Évidemment, ce thème reste d'actualité - il y a même fort à parier qu'il sera de plus en plus universel - et le film conserve une grande force pour des séquences qui font écho à ce que nous entendons au quotidien dans les médias. Face à Monsieur Vincent qui vient demander du pain et de l'argent, il n'est pas étonnant d'entendre le chancelier dire que "la France aussi a faim : de sécurité, d'ordre" et d'ajouter qu'il n'y aura plus de pauvres car ils vont être arrêtés et internés.
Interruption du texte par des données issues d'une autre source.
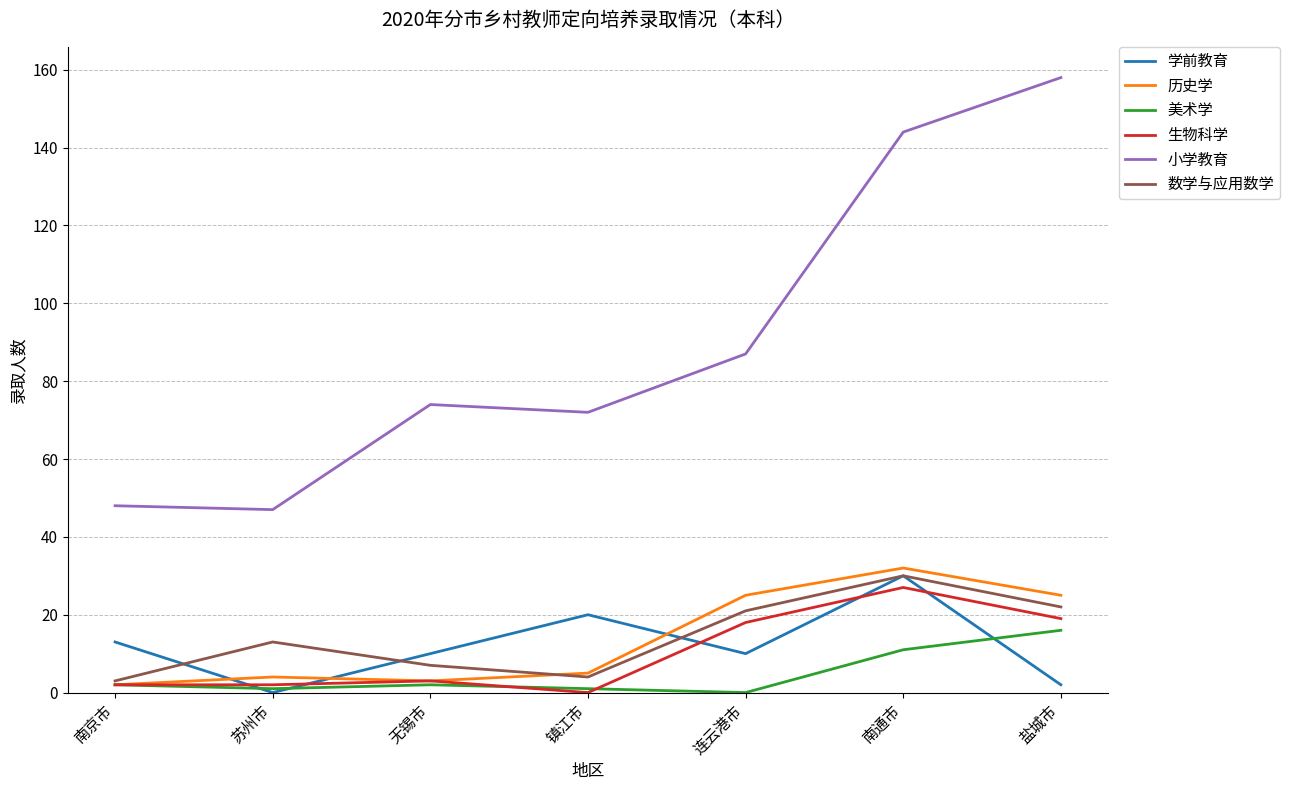

What are all the series names shown in the legend?

学前教育, 历史学, 美术学, 生物科学, 小学教育, 数学与应用数学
La figure du mal nourri est toujours très justement replacée dans sa dualité, écart immense entre le misérable que l'on veut aider mais qui nous répugne par sa misère. Les scènes majeures du film sont d'ailleurs toutes là, des discussions de riches dames qui se concurrencent pour savoir qui va aider le plus de pauvres ou de religieuses qui finissent pas baisser les bras devant des affamés qui ne les respectent pas.


Au milieu de tout ça, Vincent de Paul fait figure de Saint, c'est le cas de le dire. La transformation physique de Pierre Fresnay est tout à fait étonnante de mimétisme, l'acteur disparaissant progressivement au profit de l'âme du religieux, particulièrement dans une des dernières scènes du film où Monsieur Vincent, vieillard admiré de tous, discute avec la Reine de France au coin du feu. On ne peut s'étonner qu'il fut récompensé à la Biennale de Venise par le prix d'interprétation masculine, qui n'est pas dû qu'au maquillage.

D'un classicisme de circonstance, le réalisateur Maurice Cloche n'offre pas une mise en scène de génie mais adaptée à son scénario - il aurait d'ailleurs été vain de vouloir en faire trop avec une telle histoire - et habilement mise en lumière par l'excellent Claude Renoir qui joue sans cesse avec les contrastes comme dans cette magnifique séquence où les bienfaitrices demandent à en faire moins, Vincent passant de l'obscurité à la lumière. On peut également louer le travail de Jean Anouilh et Jean-Bernard Luc sur le scénario et les dialogues, offrant à leur interprète principal des moments pour la mémoire (la séquence finale). On peut aussi avoir plaisir à retrouver Jean Debucourt, Jean Carmet, Pierre Dux ou Gabrielle Dorziat. Michel Bouquet, dans son premier rôle au cinéma, fait comprendre à Vincent, par un très beau monologue, que les pauvres ne peuvent pas s'attendrir sur la misère des pauvres ; Marcel Pérès obtient un tout aussi beau rôle de soldat au cœur tendre sous une allure insolente.

Pour autant, le film ne plaira pas au plus grand nombre ; certains y verront la pénible histoire d'un homme sans défauts, les autres un film où l'académisme s’étouffe dans les bons sentiments et la caricature. J'ose y voir quant à moi l'histoire d'un Saint homme restituée le plus humblement possible par un grand acteur. C'est déjà beaucoup et ça fait du bien.